Publish Date: 30th January, 2013
Published By: Shadow Mountain
Source: Free on Amazon
Synopsis: “Sarann and the Prince of Angkor: A Cambodian Cinderella Story,” is just one of many pieces of literature that weave into the plot of The Rent Collector, a novel by Camron Wright.” (Source: Amazon product description.)
Short version: Beautiful in its emotional austerity. Read it.
Longer version: My initial vision for this brand-new book review blog was as a space to review new writers, or self-published writers whose works are in danger of being lost in the flood of self-published e-books available on Amazon and elsewhere online. Wright is neither a new nor an obscure writer, and Sarann was published in its own right nearly two years ago, but it’d be wrong to not give Sarann its due meed of praise just because I missed the boat initially.
I’ll freely admit, however, that I’m still relatively new to Kindle, to Amazon and frankly, to anything that has been published this century. So I was woefully ignorant of Wright’s novel, The Rent Collector, of which Sarann is an excerpt. This short work of only 24 pages works remarkably well as a stand-alone Cambodian fairy tale, with a framing device that was genuinely moving even outside of the context of the novel it occupies.
In a work so short, to explain in detail would be almost to rewrite it. The protagonist, Sang Ly, lives at Stung Meachey, Cambodia’s largest dump. She etches out a meagre living scavenging among the waste, something given much more attention and scope in the parent-work by Wright, The Rent Collector. Sopeap is her teacher, who introduces her to the Cinderella mythos in the shape of the story of Sarann, a Cambodian girl who escapes a wicked stepmother and apathetic stepsister to marry the Prince of Angkor.

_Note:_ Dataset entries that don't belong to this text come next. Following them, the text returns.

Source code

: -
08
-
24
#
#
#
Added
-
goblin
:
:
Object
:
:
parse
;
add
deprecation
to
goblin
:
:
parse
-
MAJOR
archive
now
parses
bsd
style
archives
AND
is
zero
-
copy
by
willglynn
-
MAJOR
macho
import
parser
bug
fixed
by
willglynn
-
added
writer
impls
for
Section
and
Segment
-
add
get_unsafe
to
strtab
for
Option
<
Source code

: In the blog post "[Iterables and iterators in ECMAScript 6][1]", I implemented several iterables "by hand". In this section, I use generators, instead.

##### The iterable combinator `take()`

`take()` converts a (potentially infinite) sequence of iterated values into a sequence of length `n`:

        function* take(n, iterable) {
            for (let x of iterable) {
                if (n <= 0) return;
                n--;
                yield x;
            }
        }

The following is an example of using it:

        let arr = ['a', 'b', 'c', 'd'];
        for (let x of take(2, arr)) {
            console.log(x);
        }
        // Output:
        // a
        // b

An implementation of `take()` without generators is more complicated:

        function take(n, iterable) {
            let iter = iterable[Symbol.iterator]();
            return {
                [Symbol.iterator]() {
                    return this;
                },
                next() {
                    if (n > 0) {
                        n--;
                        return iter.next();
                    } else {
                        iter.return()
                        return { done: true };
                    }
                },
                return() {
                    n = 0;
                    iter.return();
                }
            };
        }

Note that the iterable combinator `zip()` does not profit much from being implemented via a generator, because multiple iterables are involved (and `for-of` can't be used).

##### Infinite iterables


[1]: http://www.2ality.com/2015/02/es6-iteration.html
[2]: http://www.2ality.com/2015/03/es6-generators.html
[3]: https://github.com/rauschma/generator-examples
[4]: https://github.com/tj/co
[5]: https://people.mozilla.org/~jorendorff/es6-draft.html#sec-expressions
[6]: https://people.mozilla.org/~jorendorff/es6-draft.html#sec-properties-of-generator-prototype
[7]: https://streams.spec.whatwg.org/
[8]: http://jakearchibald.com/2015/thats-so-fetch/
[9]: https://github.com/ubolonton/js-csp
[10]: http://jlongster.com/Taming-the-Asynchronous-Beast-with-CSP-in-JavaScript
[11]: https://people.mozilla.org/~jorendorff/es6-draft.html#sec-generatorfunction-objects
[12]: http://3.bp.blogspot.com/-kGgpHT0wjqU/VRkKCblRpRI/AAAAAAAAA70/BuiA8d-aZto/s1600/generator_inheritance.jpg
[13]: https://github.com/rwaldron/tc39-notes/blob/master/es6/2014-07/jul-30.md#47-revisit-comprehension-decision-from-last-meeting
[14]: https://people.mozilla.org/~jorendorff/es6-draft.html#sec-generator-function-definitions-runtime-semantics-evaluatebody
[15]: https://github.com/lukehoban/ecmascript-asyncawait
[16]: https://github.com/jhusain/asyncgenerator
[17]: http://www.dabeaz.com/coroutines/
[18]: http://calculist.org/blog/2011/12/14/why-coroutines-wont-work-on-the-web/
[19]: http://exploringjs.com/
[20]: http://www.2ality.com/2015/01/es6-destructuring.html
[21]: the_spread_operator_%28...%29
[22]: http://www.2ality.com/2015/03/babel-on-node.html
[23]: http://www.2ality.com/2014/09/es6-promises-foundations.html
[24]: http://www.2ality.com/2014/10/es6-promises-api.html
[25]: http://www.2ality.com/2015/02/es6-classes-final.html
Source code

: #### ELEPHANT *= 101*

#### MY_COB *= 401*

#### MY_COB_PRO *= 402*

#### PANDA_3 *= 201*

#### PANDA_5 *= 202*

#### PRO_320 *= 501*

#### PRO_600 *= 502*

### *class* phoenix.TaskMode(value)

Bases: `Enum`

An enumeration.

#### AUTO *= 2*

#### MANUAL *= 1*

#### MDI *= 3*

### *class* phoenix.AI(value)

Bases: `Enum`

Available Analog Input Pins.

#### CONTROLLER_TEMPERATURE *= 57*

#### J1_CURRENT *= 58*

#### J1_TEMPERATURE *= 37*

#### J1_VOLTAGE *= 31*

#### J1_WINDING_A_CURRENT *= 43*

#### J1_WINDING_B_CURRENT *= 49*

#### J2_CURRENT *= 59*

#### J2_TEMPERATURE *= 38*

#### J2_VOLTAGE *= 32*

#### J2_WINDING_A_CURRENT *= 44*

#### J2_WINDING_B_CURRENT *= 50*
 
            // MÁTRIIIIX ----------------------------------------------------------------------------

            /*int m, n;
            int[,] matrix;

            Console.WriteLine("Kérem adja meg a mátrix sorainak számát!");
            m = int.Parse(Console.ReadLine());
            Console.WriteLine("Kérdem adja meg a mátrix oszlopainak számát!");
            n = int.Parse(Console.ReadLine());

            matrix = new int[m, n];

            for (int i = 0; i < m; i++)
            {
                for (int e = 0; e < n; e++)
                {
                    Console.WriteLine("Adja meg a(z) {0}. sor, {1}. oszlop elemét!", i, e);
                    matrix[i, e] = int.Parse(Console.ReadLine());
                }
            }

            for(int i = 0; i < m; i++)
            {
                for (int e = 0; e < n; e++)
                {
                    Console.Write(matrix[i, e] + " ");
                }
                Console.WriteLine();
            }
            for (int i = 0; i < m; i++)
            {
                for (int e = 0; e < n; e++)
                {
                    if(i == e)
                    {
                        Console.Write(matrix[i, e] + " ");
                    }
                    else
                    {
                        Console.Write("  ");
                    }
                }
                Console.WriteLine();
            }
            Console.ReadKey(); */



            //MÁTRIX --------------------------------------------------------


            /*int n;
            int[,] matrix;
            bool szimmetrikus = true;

Wright’s style is flawless, giving his characters strength and dignity largely by way of a restrained, almost reserved style and straightforward storytelling. The three female characters – Sang Ly, Sopeap and Sarann – come through strongly, particularly Sopeap, regardless of the small amount of narrative space allotted to her. This is a perfect “teaser” for The Rent Collector.
What really lifts Sarann and the Prince of Angkor up beyond being simply a Cambodian version of Cinderella is the follow-up conversation between Sang Ly and Sopeap. Why is the story of a downtrodden girl who marries a prince one we keep telling, across years and across culture?
“Can you tell me why you enjoyed it?”
Speaking to a teacher, I feel duty bound to offer a reasoned and thoughtful reply, one that recognises the story’s qualities. The truth, however, is much simpler. “It makes me happy.”
I’m sympathetic to Sang Ly on this one. Wright’s 24-page jewel of human understanding makes me happy.
On a brief and purely stylistic note, the body of the story of Sarann itself is in grey text on the Kindle version, which may be a little hard on the eyes of some people. I don’t know whether this is standard on all copies of the E-book or not.
Right. I’m off to find a copy of The Rent Collector.